Stem cells (Dayton, Ohio) (2012-09-13)
Amy L Strong, Julie A Semon, Thomas A Strong, Tatyana T Santoke, Shijia Zhang, Harris E McFerrin, Jeffrey M Gimble, Bruce A Bunnell
RESUMEN

Adipose tissue maintains a subpopulation of cells, referred to as adipose-derived stromal/stem cells (ASCs), which have been associated with increased breast cancer tumorigenesis and metastasis. For ASCs to affect breast cancer cells, it is necessary to delineate how they mobilize and home to cancer cells, which requires mobilization and invasion through extracellular matrix barriers. In this study, ASCs were separated into four different categories based on the donor's obesity status and depot site of origin. ASCs isolated from the subcutaneous abdominal adipose tissue of obese patients (Ob(+)Ab(+)) demonstrated increased invasion through Matrigel as well as a chick chorioallantoic membrane, a type I collagen-rich extracellular matrix barrier.

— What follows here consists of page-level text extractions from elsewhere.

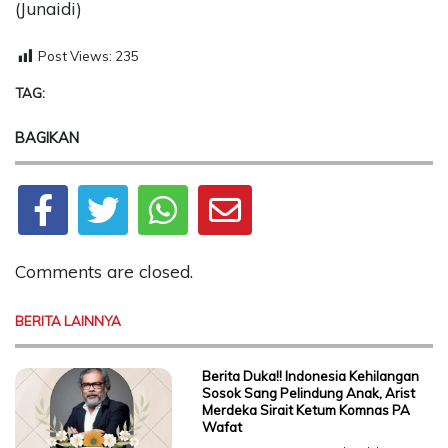
(Junaidi)
Post Views:
235
TAG:
BAGIKAN
Comments are closed.
BERITA LAINNYA
Berita Duka!! Indonesia Kehilangan
Sosok Sang Pelindung Anak, Arist
Merdeka Sirait Ketum Komnas PA
Wafat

Detailed mRNA and protein analyses revealed that calpain-4, calpastatin, and MMP-15 were associated with increased invasion, and the silencing of each protease or protease inhibitor confirmed their role in ASC invasion. Thus, the data indicate that both the donor's obesity status and depot site of origin distinguishes the properties of subcutaneous-derived ASCs with respect to enhanced invasion and this is associated with the dysregulation of calpain-4, calpastatin, and MMP-15.